Written by Karli Steenkamp
Whenever you watch a child play, have you ever wondered where they get their wild imaginations from? In their minds, they can be anything from an ant catcher to an astronaut. Everything is possible. These great imaginations have so many benefits for these growing minds. Make-believe play is strongly encouraged for young children. It is when children role play and take on another character that interests them. They pretend to be someone else and get involved in the actions and things that a person in that role would do or say. They get very caught up in the game and take it very seriously. A few popular make-believe games are superheroes, playing teacher and playing mummy or daddy.
Make-believe play helps children to portray what they are thinking, without even knowing it. We get insight in their thoughts and feelings by watching and listening. Their fears, which they may not know how to communicate, can come out. They get to see the world from someone else’s perspective by “putting” themselves in someone else’s life. They have to think how this person will react, behave or feel in the circumstances that they have created. Exploring the feelings of how one would feel in the situation that they have made, gives them insight in how different people feel different things. This type of play also improves their language by learning new words and phrases. They pick up words from their friends too. Their language becomes richer and they grow their vocabulary.
A child’s development is vitally influenced by make-believe play. At an age where brain development is at its best, it is crucial to promote this type of play. Children are not born to naturally know how to role play. They have to be guided and taught how to do it. Parents and educators need to encourage this, but should at first play with them and lead children on what to do. Give them scenarios to play with until they are confident to magic up their own story. You can provide props to help start the creativity process. A prop doesn’t have to be expensive and it can be something very simple.
The impact that make-believe play has on a child’s social and emotional skills are great. Not only can they learn how to deal with their fears, but they can learn important problem solving skills. They have to imagine what a teacher will feel when the learners are misbehaving or a parent with a child that complains or mess. They learn to have empathy towards others. All these scenarios help them build their self-esteem and they gain confidence because they are in charge of their own game and own feelings. If they are playing with friends, they have to learn to take turns and share. Deciding on what to play can be a huge compromise and their negotiation skill will be put to the test.
Role playing is a great way for parents to model positive behavior. You can give your child a scenario where they are the parent and the doll does not want to brush their teeth. Your child will then have to think of the appropriate thing to say to encourage the doll to brush its teeth using their own experiences as a guideline. Make-believe play also helps with gross and fine motor skills. Playing dress-up helps with their coordination and practicing how to dress them can help their skills in dressing themselves. Dressing their dolls really helps with those fine motor skills.

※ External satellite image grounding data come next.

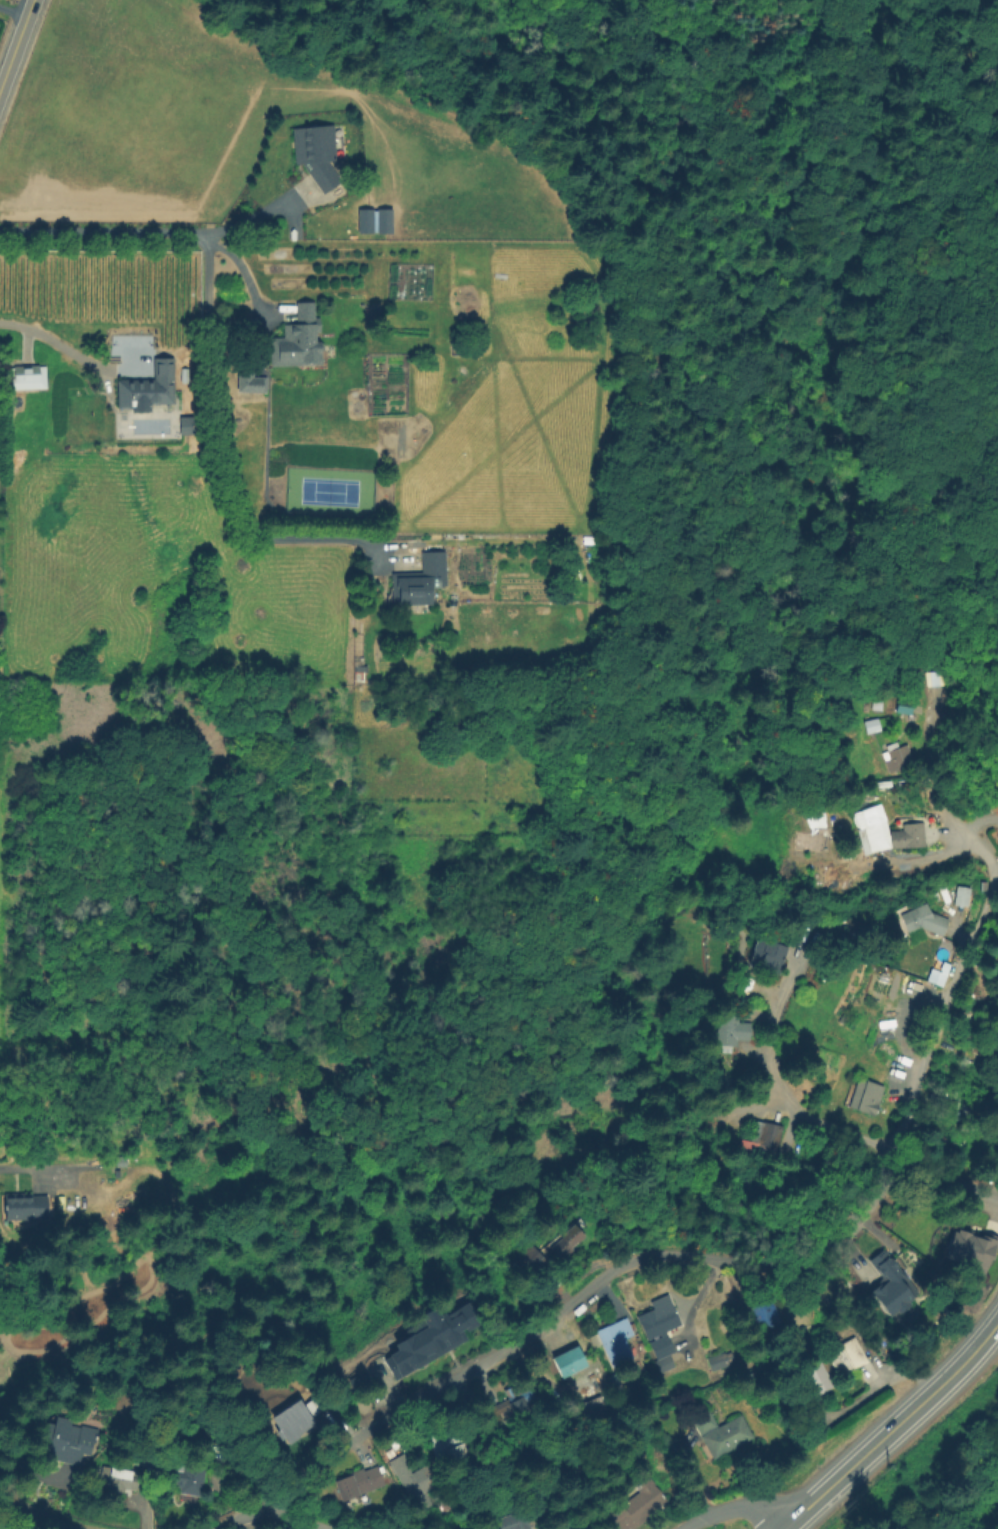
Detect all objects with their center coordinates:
road: (11, 13)
road: (14, 40)
building: (317, 154)
road: (256, 215)
building: (375, 221)
road: (100, 233)
road: (241, 271)
road: (50, 340)
building: (299, 340)
building: (459, 340)
building: (249, 376)
building: (27, 378)
building: (186, 379)
building: (148, 387)
building: (189, 428)
building: (394, 430)
road: (220, 450)
building: (419, 582)
building: (873, 726)
road: (926, 750)
building: (897, 758)
building: (913, 835)
building: (892, 841)
building: (958, 899)
building: (924, 920)
building: (768, 956)
road: (959, 966)
building: (995, 972)
building: (936, 974)
building: (732, 1030)
road: (772, 1085)
building: (862, 1099)
building: (762, 1132)
road: (52, 1173)
building: (24, 1207)
building: (570, 1232)
building: (967, 1249)
building: (533, 1259)
road: (617, 1267)
building: (887, 1284)
building: (760, 1313)
building: (660, 1331)
building: (432, 1334)
building: (615, 1340)
building: (846, 1357)
building: (570, 1359)
building: (719, 1362)
building: (815, 1381)
building: (511, 1405)
building: (291, 1427)
road: (895, 1430)
building: (721, 1433)
building: (64, 1442)
building: (445, 1442)
building: (143, 1458)
building: (414, 1477)
building: (189, 1478)
building: (120, 1481)
building: (359, 1483)
building: (637, 1504)
road: (264, 1507)
road: (727, 1509)
road: (35, 1517)
building: (511, 1522)
building: (562, 1526)
building: (569, 1526)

Make-believe play helps children be creative. It is believed that children that learn to be creative from a young age have better creativity when they are older. In this role play, they make a world for themselves where they are in charge and they feel safe and happy. In doing so, they are actually learning valuable lessons, without knowing that they are learning. You can encourage different role plays and give your child a wide range of experience as different people. Not only will it expose them to these different worlds, but it will be fun too. Encourage children to have weird and wonderful imaginations. It’s physical and emotional benefits are priceless.